Kunst- und Natursteine
Bei verfärbungsempfindlichen Natursteinen schließlich sollte darauf geachtet werden, einen weißen Klebstoff oder zumindest einen verfärbungshemmenden grauen Klebstoff zu verwenden. Da Steine mit hoher Kapillaraktivität (wie etwa Marmore, Kalksteine und metamorphe Hartgesteine) auf rückseitig einwirkende alkalische Feuchtigkeit ebenso wie Kunststeine (siehe Beitrag: Kunststeine aus Quarzwerkstoff) und Betonwerksteine mit konkaven Verformungen reagieren, empfehlen sich bei allen drei Materialien ebenfalls hydraulisch schnell abbindende Klebstoffe mit hohem Wasserbindevermögen und frühzeitiger Ausbildung des Haftspektrums – insbesondere bei großen und/oder schlanken Formaten sowie bei Platten geringer Dicke.

Reinigungsprobleme bei kunststoffvergüteten Fugmörteln
Was bei modernen Klebstoffen fraglos eine Problemlösung darstellt, führt bei Fugenmörteln oft erst zu Problemen: Zwar weisen „Flexfugen“, also hoch kunststoffvergütete Fugenmörtel (siehe Beitrag: Fugenarten nach Rohstoffbasis) eine deutlich verbesserte Flankenhaftung auf und tragen nicht unwesentlich zum Spannungsabbau der Bodenfläche bei; nach der Verlegung verbleiben aber oftmals unsichtbare Kunststoffpartikel aus dem Fugmörtel auf dem Belag, die wegen ihrer schmutzanziehenden Eigenschaft nach einiger Zeit Schlieren, Flecken und Schleier erzeugen.
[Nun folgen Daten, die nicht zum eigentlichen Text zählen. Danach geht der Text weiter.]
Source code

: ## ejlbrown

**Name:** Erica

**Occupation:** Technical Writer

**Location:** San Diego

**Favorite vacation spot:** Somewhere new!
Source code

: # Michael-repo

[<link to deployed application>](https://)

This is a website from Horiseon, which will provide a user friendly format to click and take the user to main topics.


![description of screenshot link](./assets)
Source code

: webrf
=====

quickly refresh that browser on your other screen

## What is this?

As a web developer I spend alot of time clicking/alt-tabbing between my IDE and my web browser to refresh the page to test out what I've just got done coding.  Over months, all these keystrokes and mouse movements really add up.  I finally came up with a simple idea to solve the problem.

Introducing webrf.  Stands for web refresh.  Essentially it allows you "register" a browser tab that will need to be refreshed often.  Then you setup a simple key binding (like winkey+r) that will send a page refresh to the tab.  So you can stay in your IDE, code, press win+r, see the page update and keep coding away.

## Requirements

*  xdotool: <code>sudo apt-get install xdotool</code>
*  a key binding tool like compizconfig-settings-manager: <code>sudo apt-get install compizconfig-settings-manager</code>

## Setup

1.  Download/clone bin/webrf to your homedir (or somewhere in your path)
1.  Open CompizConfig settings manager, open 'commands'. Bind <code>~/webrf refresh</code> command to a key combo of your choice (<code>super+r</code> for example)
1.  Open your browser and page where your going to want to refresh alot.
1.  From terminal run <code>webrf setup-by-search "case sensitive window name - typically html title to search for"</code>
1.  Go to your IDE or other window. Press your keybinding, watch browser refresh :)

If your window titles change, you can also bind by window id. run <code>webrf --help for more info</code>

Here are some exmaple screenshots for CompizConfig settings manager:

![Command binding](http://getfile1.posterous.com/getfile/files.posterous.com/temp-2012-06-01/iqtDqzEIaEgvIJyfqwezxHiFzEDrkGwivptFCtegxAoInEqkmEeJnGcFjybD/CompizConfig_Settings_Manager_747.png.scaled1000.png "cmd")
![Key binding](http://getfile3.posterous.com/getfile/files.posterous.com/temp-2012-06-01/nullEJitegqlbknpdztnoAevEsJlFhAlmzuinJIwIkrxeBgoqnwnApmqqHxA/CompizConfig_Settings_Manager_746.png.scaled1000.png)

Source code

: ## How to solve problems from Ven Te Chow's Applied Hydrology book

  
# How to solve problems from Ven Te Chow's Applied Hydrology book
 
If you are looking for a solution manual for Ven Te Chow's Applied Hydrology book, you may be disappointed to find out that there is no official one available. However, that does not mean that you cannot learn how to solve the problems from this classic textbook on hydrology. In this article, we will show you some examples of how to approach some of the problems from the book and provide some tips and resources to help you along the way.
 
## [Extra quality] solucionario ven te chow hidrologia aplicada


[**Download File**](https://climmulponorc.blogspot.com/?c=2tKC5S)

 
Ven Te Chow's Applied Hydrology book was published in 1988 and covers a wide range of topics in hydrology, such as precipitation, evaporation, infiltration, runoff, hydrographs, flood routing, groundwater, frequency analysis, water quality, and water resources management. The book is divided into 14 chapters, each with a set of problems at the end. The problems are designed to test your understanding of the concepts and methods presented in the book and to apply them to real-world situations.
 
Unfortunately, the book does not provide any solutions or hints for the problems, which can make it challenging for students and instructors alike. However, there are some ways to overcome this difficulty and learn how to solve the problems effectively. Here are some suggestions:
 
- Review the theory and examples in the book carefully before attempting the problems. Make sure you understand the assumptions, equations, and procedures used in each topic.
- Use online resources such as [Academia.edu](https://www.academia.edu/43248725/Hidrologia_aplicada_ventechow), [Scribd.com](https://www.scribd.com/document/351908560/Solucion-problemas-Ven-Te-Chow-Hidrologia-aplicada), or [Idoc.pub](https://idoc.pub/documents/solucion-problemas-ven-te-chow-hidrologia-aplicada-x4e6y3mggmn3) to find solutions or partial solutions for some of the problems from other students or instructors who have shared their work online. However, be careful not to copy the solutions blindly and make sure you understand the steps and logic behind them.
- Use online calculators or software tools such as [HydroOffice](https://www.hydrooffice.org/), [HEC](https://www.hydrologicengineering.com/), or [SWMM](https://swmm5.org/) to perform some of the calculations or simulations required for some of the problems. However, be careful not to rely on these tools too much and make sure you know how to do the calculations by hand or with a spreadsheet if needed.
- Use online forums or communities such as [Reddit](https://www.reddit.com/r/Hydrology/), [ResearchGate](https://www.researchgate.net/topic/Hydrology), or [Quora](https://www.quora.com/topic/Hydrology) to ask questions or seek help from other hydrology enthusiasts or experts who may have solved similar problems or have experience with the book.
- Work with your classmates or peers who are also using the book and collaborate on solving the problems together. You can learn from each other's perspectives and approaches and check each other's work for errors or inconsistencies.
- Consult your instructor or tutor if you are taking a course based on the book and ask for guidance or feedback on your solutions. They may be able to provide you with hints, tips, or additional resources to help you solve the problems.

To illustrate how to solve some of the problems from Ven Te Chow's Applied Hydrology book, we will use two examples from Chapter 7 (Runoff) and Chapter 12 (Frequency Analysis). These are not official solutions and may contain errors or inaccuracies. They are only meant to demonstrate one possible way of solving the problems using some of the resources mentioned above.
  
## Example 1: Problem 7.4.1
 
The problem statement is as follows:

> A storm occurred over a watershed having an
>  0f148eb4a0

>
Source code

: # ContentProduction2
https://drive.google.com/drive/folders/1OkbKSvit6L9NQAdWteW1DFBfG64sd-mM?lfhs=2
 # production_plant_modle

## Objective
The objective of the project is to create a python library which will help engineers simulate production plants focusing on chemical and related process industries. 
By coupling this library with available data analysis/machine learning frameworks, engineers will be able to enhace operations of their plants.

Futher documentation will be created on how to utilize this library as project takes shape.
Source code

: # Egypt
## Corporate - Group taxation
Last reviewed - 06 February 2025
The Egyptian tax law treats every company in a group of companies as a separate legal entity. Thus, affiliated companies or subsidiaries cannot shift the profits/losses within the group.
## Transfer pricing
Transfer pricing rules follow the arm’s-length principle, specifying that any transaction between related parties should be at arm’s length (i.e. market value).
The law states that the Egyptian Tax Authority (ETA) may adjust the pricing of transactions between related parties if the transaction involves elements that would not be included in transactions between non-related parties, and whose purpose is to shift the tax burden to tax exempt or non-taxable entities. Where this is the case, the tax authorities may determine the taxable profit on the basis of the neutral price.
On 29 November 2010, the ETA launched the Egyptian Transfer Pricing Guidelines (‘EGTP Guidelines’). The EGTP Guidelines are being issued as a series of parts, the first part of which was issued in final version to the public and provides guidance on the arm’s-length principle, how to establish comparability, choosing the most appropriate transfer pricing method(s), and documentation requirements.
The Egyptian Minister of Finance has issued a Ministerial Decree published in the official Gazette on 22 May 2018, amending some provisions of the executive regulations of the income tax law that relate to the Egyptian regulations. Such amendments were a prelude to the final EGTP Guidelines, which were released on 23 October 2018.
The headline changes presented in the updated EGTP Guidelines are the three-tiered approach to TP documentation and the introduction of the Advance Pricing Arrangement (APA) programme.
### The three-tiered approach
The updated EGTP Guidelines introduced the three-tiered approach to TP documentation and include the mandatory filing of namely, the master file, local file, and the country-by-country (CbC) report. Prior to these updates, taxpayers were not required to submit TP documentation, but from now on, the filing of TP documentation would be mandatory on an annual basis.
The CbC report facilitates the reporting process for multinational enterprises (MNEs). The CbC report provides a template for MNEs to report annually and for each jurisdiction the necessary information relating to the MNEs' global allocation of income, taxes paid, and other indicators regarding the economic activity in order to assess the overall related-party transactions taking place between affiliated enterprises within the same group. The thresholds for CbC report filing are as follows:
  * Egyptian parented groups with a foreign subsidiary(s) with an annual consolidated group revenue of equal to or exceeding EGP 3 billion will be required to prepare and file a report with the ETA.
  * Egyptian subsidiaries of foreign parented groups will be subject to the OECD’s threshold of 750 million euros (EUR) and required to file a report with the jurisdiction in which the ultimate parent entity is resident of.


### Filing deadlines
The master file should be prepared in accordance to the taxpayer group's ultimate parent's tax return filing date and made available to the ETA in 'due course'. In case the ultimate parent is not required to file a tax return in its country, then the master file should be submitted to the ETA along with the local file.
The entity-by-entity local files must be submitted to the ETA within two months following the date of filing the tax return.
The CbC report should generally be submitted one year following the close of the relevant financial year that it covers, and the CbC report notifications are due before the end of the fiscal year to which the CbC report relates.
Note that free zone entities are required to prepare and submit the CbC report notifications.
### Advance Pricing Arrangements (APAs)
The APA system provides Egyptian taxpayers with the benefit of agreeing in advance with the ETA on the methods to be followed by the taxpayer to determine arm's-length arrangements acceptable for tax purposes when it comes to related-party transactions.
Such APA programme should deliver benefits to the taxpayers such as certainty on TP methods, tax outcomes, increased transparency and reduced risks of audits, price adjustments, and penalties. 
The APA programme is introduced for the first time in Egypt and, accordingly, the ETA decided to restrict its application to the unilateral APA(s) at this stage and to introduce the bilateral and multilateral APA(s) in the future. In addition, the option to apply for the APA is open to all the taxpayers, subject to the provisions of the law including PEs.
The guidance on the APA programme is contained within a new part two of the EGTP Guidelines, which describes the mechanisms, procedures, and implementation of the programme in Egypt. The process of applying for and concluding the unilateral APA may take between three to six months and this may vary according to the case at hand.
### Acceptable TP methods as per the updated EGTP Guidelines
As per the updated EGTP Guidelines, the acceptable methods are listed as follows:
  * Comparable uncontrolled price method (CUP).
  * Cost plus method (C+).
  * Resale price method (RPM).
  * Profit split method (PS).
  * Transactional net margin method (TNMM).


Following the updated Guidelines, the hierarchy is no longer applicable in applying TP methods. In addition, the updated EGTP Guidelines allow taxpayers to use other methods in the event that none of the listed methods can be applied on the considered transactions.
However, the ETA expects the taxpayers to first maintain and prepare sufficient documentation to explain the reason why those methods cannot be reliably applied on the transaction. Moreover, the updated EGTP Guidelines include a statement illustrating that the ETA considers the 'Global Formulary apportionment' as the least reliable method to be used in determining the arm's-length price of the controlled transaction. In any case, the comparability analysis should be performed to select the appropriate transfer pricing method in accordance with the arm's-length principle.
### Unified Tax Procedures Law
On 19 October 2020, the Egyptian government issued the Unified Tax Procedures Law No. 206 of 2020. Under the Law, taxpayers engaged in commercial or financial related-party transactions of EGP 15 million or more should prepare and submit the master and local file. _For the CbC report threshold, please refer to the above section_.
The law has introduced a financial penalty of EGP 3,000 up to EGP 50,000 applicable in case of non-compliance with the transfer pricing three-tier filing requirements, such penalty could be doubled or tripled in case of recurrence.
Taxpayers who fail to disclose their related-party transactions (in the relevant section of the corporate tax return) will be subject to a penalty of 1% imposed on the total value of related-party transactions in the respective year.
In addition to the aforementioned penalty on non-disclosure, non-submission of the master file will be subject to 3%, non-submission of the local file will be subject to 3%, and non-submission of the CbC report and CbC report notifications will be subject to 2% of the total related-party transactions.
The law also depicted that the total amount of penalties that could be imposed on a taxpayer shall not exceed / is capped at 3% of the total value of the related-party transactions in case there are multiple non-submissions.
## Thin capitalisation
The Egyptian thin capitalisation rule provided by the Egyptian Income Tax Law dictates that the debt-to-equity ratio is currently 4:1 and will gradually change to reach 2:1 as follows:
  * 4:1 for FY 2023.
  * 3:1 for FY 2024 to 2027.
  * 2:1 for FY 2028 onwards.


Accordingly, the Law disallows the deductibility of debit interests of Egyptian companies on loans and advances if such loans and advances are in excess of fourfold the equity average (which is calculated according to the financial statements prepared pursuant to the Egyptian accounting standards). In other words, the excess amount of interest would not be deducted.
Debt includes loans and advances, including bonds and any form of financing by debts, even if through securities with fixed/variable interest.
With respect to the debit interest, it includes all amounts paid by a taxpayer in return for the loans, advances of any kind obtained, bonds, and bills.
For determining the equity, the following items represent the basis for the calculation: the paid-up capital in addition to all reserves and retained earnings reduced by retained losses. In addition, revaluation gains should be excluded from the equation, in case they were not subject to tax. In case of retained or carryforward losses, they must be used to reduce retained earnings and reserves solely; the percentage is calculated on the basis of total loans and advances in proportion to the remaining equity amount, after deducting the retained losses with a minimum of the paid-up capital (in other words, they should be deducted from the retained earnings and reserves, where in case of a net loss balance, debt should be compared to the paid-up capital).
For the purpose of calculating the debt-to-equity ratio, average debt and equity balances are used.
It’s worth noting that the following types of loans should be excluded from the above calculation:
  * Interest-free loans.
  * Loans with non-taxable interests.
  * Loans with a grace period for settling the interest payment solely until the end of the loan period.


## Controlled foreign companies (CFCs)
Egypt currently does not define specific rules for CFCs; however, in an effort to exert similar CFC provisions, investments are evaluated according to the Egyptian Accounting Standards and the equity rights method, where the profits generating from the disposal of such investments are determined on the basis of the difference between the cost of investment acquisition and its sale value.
Meist wird dann den Fliesen und Platten eine schlechte Reinigungsfähigkeit attestiert, obgleich der Fugmörtel eigentlich problemursächlich ist. Leider tragen die Hersteller dieser Materialien bisher nicht zur Aufklärung des Phänomens bei, wenngleich die Anbieter von Pflegemitteln bereits darauf reagiert und geeignete Reiniger entwickelt haben. Sogar basisch-saure Kombinationspräparate, mit denen sowohl Zementschleier als auch Kunststoffreste sicher entfernt werden können sind bereits am Markt erhältlich.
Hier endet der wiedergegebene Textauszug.